TRECHO DO TEXTO:
☆ ☆ ☆ ☆ ☆ ☆ ☆

Afro-americanas em dramas familiares

A COR PÚRPURA nos cinemas e MIL E UM no streaming

Canto à sororidade

A Cor Púrpura (The Color Purple) é um exemplo de como se formam as dinastias artístico-industriais em Hollywood. Do romance de Alice Walker nasceu o belíssimo filme de Steven Spielberg, que por sua vez deu origem ao musical da Broadway – aliás, montado no Brasil em 2019. Agora nos chega uma adaptação cinematográfica do musical dirigida pelo africano (de Gana) Blitz Bazawule, o que não deixa de ser um salto em termos de representatividade. Alice Walker, Spielberg, Oprah Winfrey (intérprete da atrevida Sofia no filme de 1985) e Quincy Jones participam da produção. Whoopy Goldberg, a Celie do filme de Spielberg, faz uma rápida aparição como a parteira, enquanto Fantasia Barrino (Celie) e Danielle Brooks (Sofia, indicada ao Oscar de atriz coadjuvante) retomam seus papéis em montagens da Broadway.

O resultado é um filme que repousa na memória afetiva da plateia, ao mesmo tempo em que procura se ajustar a novos paradigmas de percepção social. Se o drama pungente de Spielberg enfatizava o sofrimento das irmãs Celie e Nettie nas mãos de homens abusivos e violentos num Sul estadunidense dominado pelo machismo, o musical de Bazawule melhora um pouco o saldo do balanço: o peso maior vai para as diversas mulheres emancipadas que ajudam a libertar Celie e levantar sua auto-estima.

É significativo que a canção Hell, No! se repita no filme, sinalizando a recusa das mulheres à obediência, em conformidade com a atual palavra de ordem feminista “Não é Não”. A tecla da sororidade é insistentemente batida, a ponto de sugerir uma aproximação sexual entre Celie e a cantora libertária Shug Alley (Taraji P. Henson), um passo além do beijo de 1985.

☆ ☆ ☆ ☆ ☆ ☆ ☆

DADOS FORNECIDOS:

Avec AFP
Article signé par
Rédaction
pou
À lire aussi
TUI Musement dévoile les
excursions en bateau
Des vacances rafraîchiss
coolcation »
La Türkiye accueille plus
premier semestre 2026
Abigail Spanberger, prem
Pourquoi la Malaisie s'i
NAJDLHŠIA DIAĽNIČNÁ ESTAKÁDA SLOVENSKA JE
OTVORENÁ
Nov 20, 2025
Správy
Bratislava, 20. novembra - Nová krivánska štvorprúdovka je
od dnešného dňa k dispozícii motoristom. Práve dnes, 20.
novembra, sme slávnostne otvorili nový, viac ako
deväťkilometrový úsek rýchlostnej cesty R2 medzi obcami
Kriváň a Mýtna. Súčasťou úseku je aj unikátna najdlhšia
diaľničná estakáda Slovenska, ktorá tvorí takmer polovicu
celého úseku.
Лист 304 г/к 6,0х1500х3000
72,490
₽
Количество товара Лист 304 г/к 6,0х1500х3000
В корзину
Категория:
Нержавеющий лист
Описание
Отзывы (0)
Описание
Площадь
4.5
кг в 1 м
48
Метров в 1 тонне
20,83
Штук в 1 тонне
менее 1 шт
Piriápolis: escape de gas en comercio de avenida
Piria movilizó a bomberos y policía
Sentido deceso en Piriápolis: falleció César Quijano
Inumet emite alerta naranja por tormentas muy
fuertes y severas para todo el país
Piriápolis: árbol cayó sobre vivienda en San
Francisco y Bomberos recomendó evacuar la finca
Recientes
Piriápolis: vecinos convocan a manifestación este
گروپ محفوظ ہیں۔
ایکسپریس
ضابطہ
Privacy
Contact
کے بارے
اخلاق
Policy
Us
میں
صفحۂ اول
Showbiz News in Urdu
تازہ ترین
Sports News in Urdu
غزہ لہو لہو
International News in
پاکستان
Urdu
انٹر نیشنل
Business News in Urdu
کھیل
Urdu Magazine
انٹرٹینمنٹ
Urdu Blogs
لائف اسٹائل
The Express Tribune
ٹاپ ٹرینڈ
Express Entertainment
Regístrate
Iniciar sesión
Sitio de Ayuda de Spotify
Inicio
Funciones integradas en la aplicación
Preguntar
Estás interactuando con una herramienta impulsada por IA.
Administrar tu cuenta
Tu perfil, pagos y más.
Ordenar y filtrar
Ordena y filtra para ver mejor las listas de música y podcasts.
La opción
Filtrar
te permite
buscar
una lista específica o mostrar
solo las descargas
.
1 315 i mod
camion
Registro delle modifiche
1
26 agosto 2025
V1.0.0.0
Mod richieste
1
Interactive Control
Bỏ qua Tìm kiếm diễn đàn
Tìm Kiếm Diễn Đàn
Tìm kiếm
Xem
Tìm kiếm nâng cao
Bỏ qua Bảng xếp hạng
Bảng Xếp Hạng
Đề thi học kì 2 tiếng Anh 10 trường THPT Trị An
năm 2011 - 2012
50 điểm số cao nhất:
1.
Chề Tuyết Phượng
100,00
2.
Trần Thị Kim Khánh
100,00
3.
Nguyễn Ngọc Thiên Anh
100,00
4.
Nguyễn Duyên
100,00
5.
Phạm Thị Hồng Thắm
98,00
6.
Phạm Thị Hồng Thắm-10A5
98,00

☆ ☆ ☆ ☆ ☆ ☆ ☆

TAREFA 1: De acordo com o trecho sobre A Cor Púrpura, quem dirigiu a adaptação cinematográfica do musical?
TAREFA 2: Prossiga com o trecho sobre A Cor Púrpura a partir do ponto em que ele para.

RESULTADO 1: Blitz Bazawule, diretor africano de Gana.

RESULTADO 2:
Pretensas atualizações à parte, este A Cor Púrpura é um espetáculo classicamente competente, muito bem fotografado e interpretado. As coreografias energéticas de Fatima Robinson são simpáticas ao absorverem ofícios como os de lavadeiras, marceneiros e costureiras. Mas falta um pouco mais de alma para transcender o simples filme bem feito. Afora Hell, No!, nenhuma canção me pareceu memorável para além da receita típica de partituras gritadas da Broadway, além de acenarem a Deus com desmedida frequência. A música mais sugestiva acaba sendo Miss Celie’s Blues (Sister), de Quincy Jones, que vem do filme de Spielberg.

>> A Cor Púrpura está nos cinemas.



Melodrama no Harlem

Um melodrama situado no Harlem nova-iorquino em três épocas: 1994, 2001 e 2005. No pano de fundo, a cidade que tenta se livrar da violência e das drogas à medida que mudam os prefeitos: Rudy Guiliani, Michael Bloomberg. Mas a história de Mil e Um (A Thousand and One) se liga apenas tangencialmente a esse cenário.

Inez (Teyana Taylor) sai da prisão onde estava por roubo e procura o pequeno Teddy, que vivia com uma família adotiva. Sequestra-o durante a passagem por um hospital, consegue documentos falsos para ele com o nome de Daryl e passam a viver juntos. Inez reata com Lucky (William Catlett), também saído da prisão.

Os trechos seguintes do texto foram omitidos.